On Monday, 13 May of 1619, the Land’s Advocate of Holland Johan van Oldenbarnevelt (1547 – 1619) was beheaded. He was accused of treason by the States-General in, what is later called, a “show trial”. The Rijksmuseum houses a sword, which was said to be “the sword” with which Van Oldenbarnevelt was beheaded. The Rijksmuseum once stated that it became one of the most iconic objects of the History Department. But then another executioner’s sword turned up in the collection of the Staatlichen Kunstammlungen in Dresden, thanks to the research of the German historian Gisela Wilbertz. This brings up an interesting question about the credibility of musea and authentic objects: does it matter?
“Veltscheerder van Bernevelt“
It is said that the execution of Van Oldenbarnevelt was done with just one stroke of the sword. Normally, the execution was carried out by the executioner of the Hof van Holland. But the official executioner, mister Jacob Mosel, was ill at the time and could not do it. He was replaced by the executioner of the Court of Utrecht: Hans Pruijm, an experienced executioner from Zutphen. Hans Pruijm was a high-class professional and because of his qualities he was allowed to use his own sword. But, which sword is it?

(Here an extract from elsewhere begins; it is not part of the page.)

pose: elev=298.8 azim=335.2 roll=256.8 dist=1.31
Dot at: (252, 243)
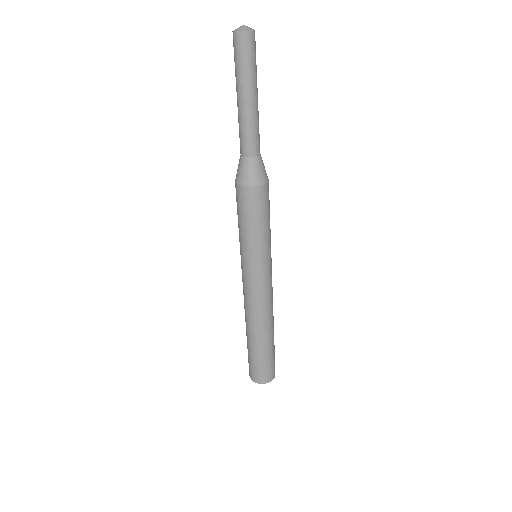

Frans Greenwood (1680 – 1761) was a Dordrecht glass engraver. According to Greenwood, the left sword, the one he possessed, is certain to be the one with which Van Oldenbarnevelt was beheaded. While I certainly understand why the man would want the sword he possessed to be the sword, it turns out that it is very unlikely. Historians have researched the origin of the sword. Firstly, it is debatable whether the sword is an executioner sword at all. It has a pointed tip, whereas normal executioner swords have a flattened or rounded tip. Although it is unusual, there are exceptions where the executioner’s swords did have a pointed tip. Secondly, nothing is known about the early history of the sword and the “known” history has been partly passed on by word of mouth. In addition, Greenwood had patriotic ideals and pro-Republic sympathies. Although it is speculation, it is possible that it was convenient for him to see this sword as the real sword, because it functioned as a relic.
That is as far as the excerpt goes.